Juliette Binoche, Charles Berling and Jeremie Renier masterfully portray characters in a legitimate family who have their own agenda in life. Their economic and social conditions have discouraged the presence of a leader in the home, due to an avant-garde culture they lived as children. The film displays an ensemble cast exerting their love for each other with mixed feeling of carrying on a legacy. The characters found themselves representing an extended family widespread in many parts of the world.

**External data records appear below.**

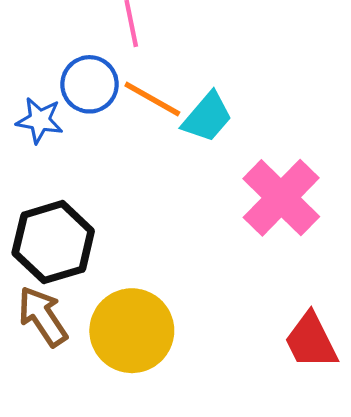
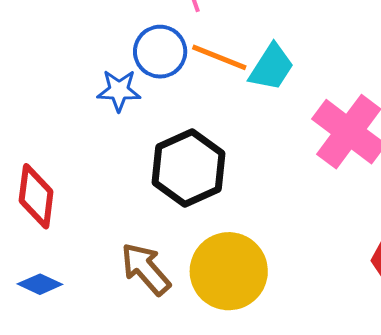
black hexagon: (53, 242) -> (189, 168), moved

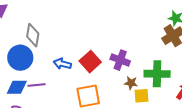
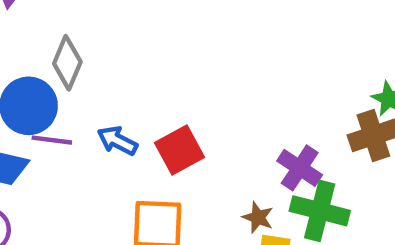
purple cross: (120, 60) -> (300, 168), moved
purple line: (37, 85) -> (52, 140), moved

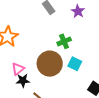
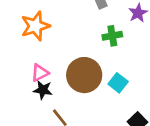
green cross: (64, 41) -> (112, 36), moved

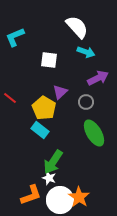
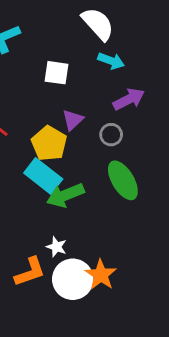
cyan rectangle: (40, 130) -> (43, 176), size x1.4
green arrow: (53, 162) -> (65, 195), moved, turned 35

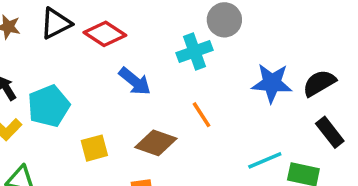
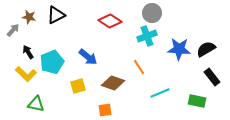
red diamond: (105, 34) -> (110, 21), moved
cyan cross: (195, 51) -> (147, 36), moved
blue arrow: (135, 81) -> (88, 57), moved
cyan line: (265, 160) -> (160, 93), moved

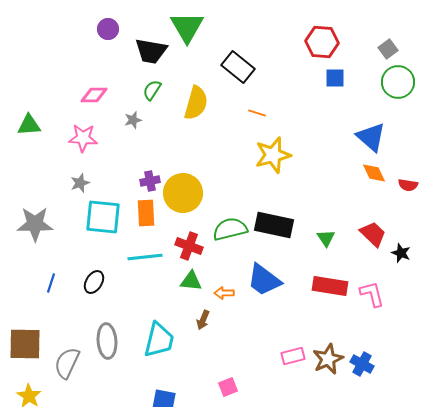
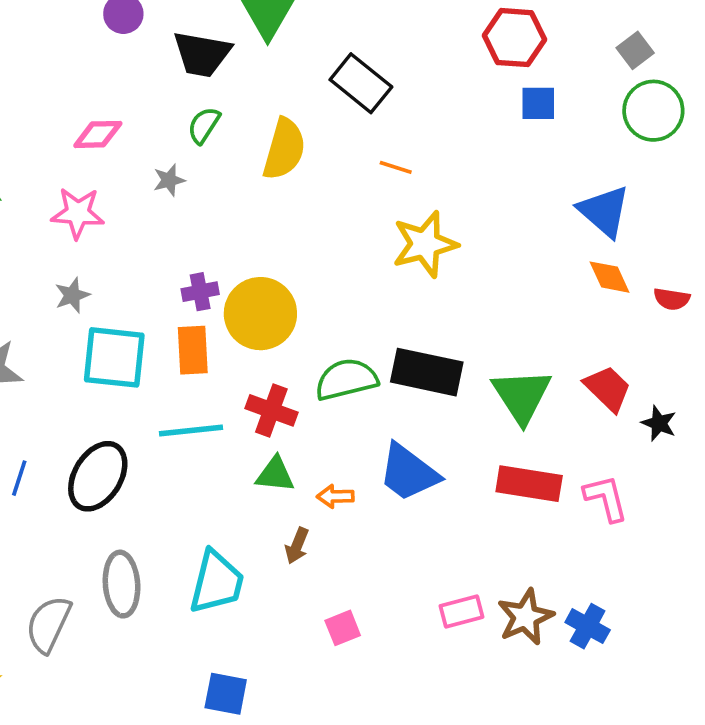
green triangle: (326, 238) -> (522, 396), size x1.8
black ellipse: (94, 282) -> (98, 476), size x1.6
pink square: (228, 387) -> (343, 628), moved

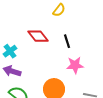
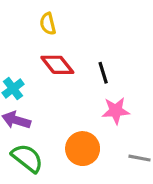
yellow semicircle: (59, 10) -> (48, 24), moved, turned 128

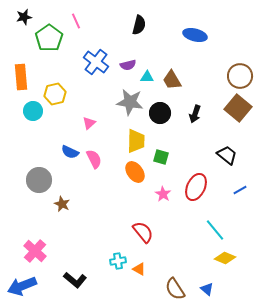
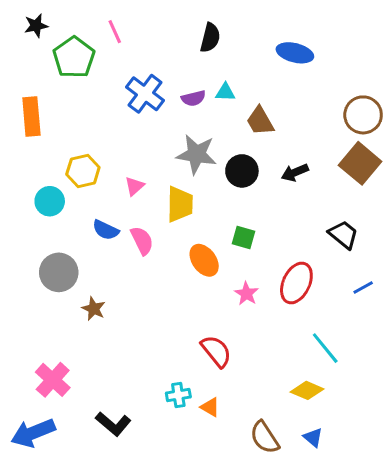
cyan triangle: (147, 77) -> (225, 92), moved
yellow hexagon: (55, 94) -> (83, 171), moved
cyan circle: (33, 111) -> (50, 201), moved
black arrow: (195, 114) -> (295, 172), turned 48
yellow trapezoid: (136, 141) -> (180, 204), moved
yellow diamond: (225, 258) -> (307, 390), moved

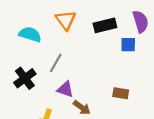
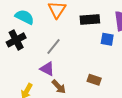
gray line: (56, 63) -> (54, 46), moved
black cross: (25, 78) -> (16, 40), moved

Ultimately, the grandchildren Sylvie (Alice de Lencquesaing), James (Kyle Eastwood) and Eloise (Isabelle Sadoyan) are left without a dream of what they once heard of about family traditions of years past. Collectively, every character adds their brilliant performance to make a well balanced story of profiles, and temperaments

Filmmaker Olivier Assayas uses the sociology and themes of evolution of the family in this emerging narrative. With the thought of a basic social unit consisting of persons united by ties of marriage (affinity) and "blood" (consanguinity), the film takes the audience on a journey of kinship.

To say this is a wholesome movie is to be completely wrong. The film thoughtfully shares the visual effect of the loosening of traditional family ties.